Nvidia made a big deal about reducing the hash rate of Ethereum mining on its new RTX 3060 graphics card last month. A special system was supposed to make the RTX 3060 undesirable for cryptominers, but Nvidia has now confirmed that it has accidentally unlocked those restrictions with a new driver.
“A developer driver inadvertently included code used for internal development which removes the hash rate limiter on RTX 3060 in some configurations,” says an Nvidia spokesperson in a statement to The Verge. “The driver has been removed.”
While Nvidia has now removed the driver, the genie is out of the bottle. Nvidia’s latest 470.05 beta driver automatically unlocks performance for most RTX 3060 cards, boosting hashing rates for Ethereum mining. Mirrors of the driver can easily be found online, and Nvidia won’t be able to prevent RTX 3060 owners from continuing to use this driver in the future.

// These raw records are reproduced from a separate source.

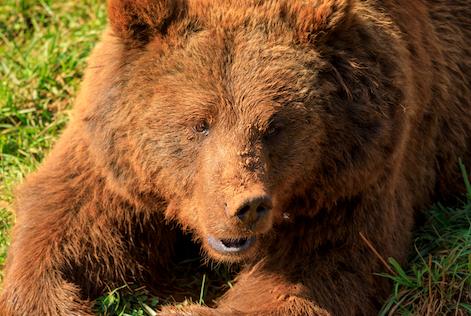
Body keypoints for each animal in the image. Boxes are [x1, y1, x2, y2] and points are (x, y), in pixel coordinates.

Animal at [0, 0, 471, 314]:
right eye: (199, 124)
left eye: (274, 125)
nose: (245, 206)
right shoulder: (113, 159)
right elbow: (63, 225)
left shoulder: (352, 180)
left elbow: (311, 275)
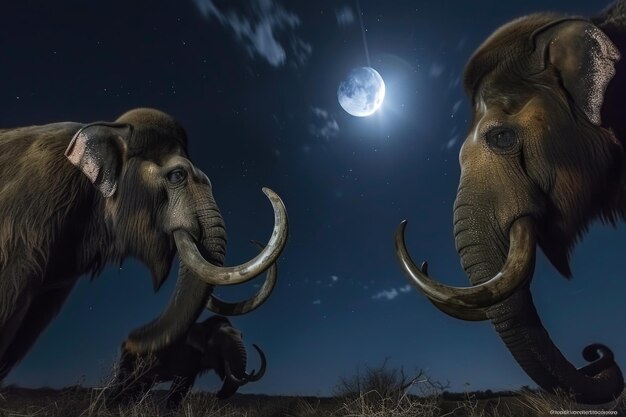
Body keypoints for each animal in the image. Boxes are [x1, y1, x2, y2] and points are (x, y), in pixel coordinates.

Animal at [107, 316, 264, 406]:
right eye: (219, 342)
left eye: (242, 335)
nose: (216, 394)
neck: (203, 326)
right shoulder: (183, 355)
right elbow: (177, 390)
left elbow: (183, 390)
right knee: (124, 384)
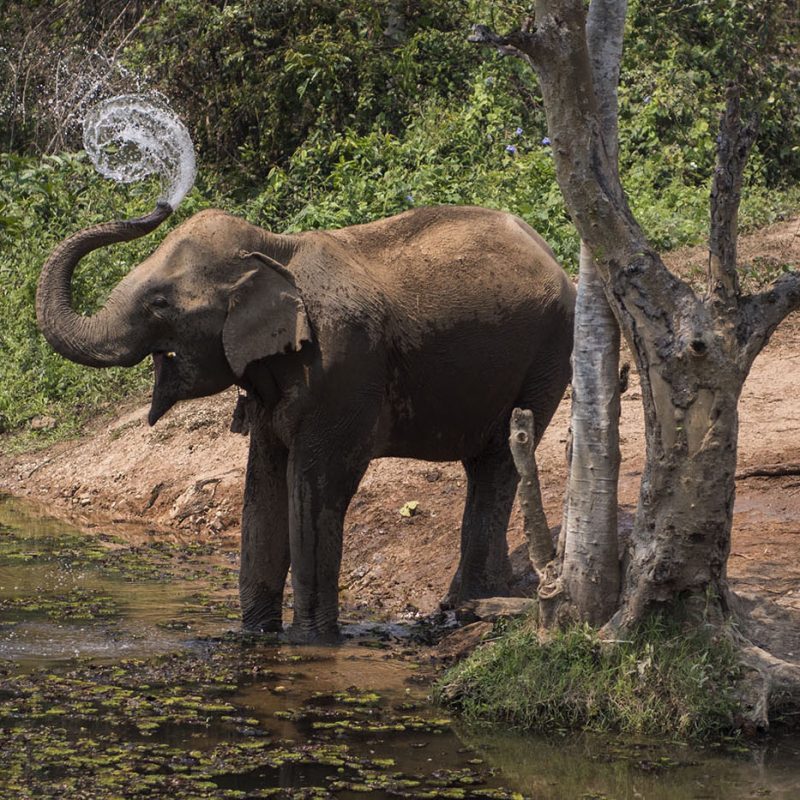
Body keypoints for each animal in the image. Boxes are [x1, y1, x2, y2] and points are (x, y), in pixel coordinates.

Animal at [37, 202, 576, 644]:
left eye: (160, 304)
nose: (160, 203)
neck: (276, 248)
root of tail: (551, 254)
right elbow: (264, 484)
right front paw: (255, 635)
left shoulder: (342, 367)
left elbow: (316, 483)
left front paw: (312, 642)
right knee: (486, 466)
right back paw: (470, 604)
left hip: (550, 355)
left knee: (498, 461)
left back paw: (475, 606)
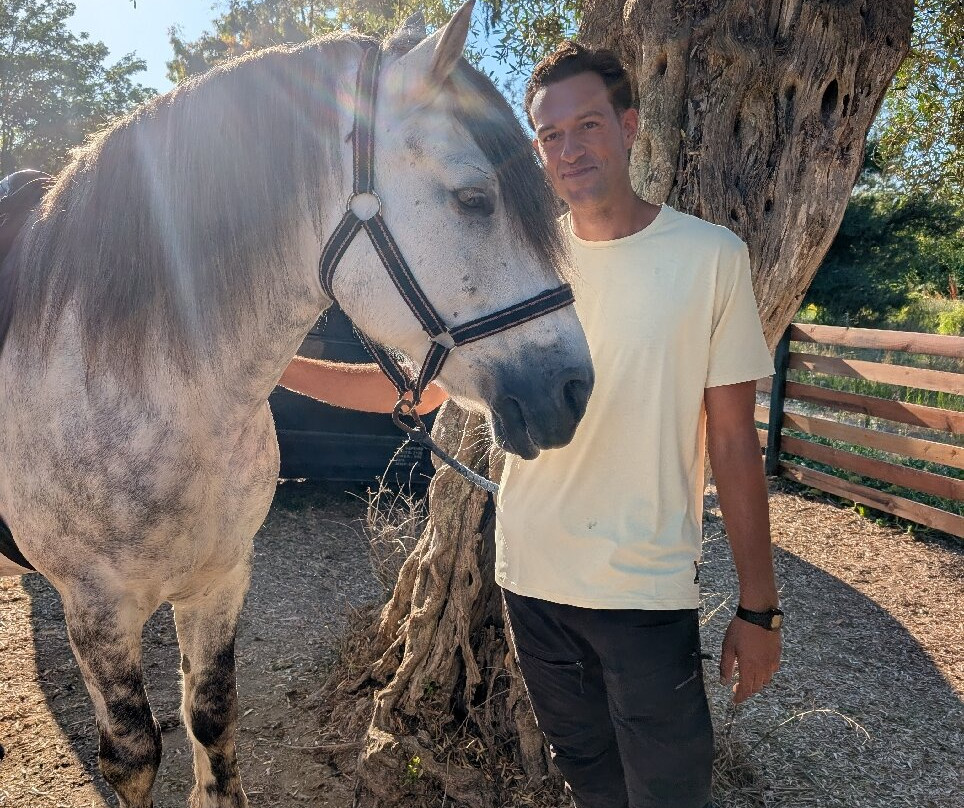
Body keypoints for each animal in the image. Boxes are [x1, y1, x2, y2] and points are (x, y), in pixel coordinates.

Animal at [0, 4, 593, 806]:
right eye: (475, 198)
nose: (572, 390)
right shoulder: (96, 610)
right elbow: (134, 754)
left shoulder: (220, 581)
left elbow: (212, 721)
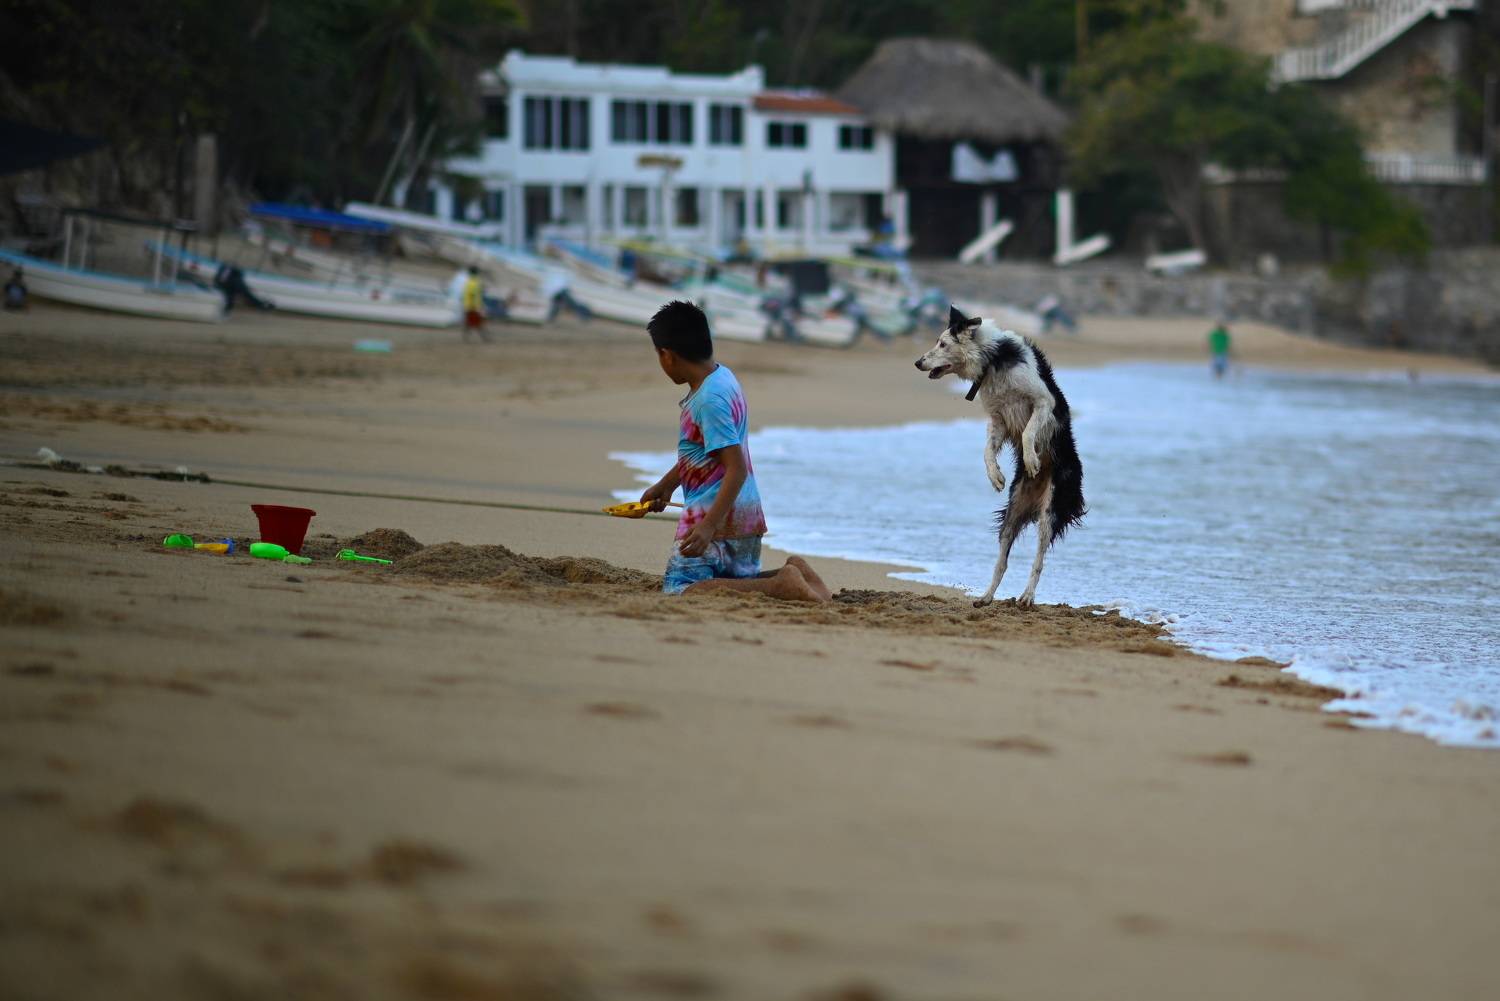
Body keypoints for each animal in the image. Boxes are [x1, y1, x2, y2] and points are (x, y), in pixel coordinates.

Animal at [915, 306, 1085, 607]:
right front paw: (995, 476)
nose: (917, 362)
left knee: (1038, 560)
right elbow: (986, 451)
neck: (991, 361)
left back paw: (1027, 596)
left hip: (1050, 510)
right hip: (1013, 512)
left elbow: (1028, 433)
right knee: (1002, 560)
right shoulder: (998, 420)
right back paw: (986, 596)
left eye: (943, 344)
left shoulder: (1043, 402)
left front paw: (1031, 460)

Nvidia originally restricted RTX 3060 mining performance in an attempt to steer cryptominers away from purchasing the cards. The GPU maker seemed confident that its restrictions couldn’t be defeated, even claiming it wasn’t just a driver holding back performance. “It’s not just a driver thing,” said Bryan Del Rizzo, Nvidia’s head of communications, last month. “There is a secure handshake between the driver, the RTX 3060 silicon, and the BIOS (firmware) that prevents removal of the hash rate limiter.”
Nvidia clearly wasn’t expecting to release a driver that would accidentally unlock its own restrictions.